Stored data entries:
____________

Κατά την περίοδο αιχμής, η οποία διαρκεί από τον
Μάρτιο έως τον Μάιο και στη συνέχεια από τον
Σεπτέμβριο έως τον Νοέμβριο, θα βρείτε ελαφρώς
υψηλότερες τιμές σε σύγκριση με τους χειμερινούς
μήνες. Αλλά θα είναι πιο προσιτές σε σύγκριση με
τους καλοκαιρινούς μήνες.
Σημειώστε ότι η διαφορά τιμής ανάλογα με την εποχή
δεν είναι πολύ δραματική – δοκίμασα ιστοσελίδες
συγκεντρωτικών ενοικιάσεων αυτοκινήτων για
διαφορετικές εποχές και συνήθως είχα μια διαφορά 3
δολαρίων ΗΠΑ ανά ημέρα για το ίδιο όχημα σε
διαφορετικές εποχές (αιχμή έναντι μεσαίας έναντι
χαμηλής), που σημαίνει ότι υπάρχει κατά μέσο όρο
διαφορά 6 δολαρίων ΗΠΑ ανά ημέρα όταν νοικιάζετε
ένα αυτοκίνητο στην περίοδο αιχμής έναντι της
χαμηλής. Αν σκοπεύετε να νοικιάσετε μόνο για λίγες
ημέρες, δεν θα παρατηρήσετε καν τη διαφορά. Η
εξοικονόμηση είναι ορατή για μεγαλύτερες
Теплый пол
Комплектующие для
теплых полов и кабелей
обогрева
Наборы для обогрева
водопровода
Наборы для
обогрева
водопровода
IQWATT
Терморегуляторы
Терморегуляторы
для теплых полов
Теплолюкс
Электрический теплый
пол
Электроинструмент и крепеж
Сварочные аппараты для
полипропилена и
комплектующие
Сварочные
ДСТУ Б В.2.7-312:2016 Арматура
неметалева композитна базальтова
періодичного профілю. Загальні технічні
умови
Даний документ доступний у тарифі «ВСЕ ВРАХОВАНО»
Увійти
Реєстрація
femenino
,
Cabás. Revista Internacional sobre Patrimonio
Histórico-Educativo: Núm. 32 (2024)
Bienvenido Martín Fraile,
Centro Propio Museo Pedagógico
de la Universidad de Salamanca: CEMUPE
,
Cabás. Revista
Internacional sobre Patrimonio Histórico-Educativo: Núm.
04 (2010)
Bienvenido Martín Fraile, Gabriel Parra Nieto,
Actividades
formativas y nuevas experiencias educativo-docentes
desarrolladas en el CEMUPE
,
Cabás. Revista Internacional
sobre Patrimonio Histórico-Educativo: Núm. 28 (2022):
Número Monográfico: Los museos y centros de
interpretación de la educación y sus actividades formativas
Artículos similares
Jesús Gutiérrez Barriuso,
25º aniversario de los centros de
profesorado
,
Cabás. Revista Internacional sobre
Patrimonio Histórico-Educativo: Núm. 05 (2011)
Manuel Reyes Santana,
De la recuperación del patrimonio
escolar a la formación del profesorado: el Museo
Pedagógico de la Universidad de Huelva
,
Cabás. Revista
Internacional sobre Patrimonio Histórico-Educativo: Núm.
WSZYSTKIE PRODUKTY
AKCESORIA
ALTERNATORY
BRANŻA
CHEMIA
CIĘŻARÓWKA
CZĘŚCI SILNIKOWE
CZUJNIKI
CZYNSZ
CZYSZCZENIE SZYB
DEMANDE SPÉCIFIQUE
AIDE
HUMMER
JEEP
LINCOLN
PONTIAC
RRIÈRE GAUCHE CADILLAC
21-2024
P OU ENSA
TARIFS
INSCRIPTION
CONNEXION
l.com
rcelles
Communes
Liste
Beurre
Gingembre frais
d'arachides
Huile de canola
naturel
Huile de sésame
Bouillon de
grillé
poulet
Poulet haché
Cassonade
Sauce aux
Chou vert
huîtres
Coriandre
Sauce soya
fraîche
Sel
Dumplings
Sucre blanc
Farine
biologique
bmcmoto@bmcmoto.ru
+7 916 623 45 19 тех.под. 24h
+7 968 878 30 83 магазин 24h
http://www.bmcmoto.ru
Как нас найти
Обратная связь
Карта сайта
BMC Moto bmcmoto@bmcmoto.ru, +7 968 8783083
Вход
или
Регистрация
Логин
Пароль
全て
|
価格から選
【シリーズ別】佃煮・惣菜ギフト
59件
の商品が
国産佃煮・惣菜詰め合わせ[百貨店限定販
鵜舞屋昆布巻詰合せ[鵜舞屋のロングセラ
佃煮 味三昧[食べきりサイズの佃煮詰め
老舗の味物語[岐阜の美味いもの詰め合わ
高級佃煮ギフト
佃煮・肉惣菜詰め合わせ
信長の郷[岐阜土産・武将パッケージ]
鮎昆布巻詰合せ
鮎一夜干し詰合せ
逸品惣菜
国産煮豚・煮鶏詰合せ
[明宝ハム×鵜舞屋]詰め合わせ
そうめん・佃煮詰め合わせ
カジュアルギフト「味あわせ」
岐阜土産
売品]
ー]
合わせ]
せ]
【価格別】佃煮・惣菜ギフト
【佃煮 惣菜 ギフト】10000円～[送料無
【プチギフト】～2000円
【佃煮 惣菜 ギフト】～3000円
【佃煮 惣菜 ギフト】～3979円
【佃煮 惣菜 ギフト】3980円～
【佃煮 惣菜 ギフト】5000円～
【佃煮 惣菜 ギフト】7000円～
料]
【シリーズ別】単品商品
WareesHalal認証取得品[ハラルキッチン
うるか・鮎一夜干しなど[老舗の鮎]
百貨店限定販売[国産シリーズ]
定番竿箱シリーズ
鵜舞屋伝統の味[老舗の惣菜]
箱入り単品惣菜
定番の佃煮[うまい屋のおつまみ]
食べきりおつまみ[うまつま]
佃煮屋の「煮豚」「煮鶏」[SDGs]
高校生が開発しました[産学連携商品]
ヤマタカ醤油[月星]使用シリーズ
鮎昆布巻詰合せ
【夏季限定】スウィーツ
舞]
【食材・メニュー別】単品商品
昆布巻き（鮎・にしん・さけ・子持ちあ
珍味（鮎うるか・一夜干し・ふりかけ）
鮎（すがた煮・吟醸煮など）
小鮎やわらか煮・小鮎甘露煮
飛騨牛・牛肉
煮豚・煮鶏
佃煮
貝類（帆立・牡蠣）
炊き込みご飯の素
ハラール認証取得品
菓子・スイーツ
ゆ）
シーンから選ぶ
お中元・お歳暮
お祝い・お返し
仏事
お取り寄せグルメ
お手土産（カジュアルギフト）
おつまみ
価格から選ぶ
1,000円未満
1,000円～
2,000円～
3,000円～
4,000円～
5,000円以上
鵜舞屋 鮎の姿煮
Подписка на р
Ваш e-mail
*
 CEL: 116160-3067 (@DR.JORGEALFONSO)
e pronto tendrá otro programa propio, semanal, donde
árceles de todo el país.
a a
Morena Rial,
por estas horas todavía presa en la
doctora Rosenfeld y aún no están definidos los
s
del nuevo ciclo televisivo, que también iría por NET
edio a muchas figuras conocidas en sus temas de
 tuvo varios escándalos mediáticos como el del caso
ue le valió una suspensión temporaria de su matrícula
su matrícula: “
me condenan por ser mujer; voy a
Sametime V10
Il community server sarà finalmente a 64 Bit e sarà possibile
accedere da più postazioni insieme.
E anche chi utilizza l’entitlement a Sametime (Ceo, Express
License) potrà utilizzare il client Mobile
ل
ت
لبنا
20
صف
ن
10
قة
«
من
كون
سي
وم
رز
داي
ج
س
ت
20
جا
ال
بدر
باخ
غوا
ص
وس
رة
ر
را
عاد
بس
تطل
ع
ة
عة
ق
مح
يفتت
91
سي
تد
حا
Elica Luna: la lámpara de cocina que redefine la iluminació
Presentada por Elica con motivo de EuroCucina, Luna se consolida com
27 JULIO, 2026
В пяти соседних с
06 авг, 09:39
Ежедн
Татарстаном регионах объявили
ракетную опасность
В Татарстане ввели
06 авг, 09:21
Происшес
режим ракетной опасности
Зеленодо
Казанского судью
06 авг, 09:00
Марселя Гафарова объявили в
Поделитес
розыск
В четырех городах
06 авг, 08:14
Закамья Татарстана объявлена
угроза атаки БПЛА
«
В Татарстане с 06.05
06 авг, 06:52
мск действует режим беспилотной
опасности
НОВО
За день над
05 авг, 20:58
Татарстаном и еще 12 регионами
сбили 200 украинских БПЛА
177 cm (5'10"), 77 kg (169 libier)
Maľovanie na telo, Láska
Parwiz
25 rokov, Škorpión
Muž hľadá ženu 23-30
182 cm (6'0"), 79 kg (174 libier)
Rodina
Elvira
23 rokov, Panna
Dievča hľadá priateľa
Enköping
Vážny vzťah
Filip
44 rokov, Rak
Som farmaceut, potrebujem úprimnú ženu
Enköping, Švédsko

____________

## INSTRUCTIONS TO FOLLOW
Copy whichever lines of the records above contain the word "Bienvenido".

## SOLVED PROBLEM
Bienvenido Martín Fraile,
Bienvenido Martín Fraile, Gabriel Parra Nieto,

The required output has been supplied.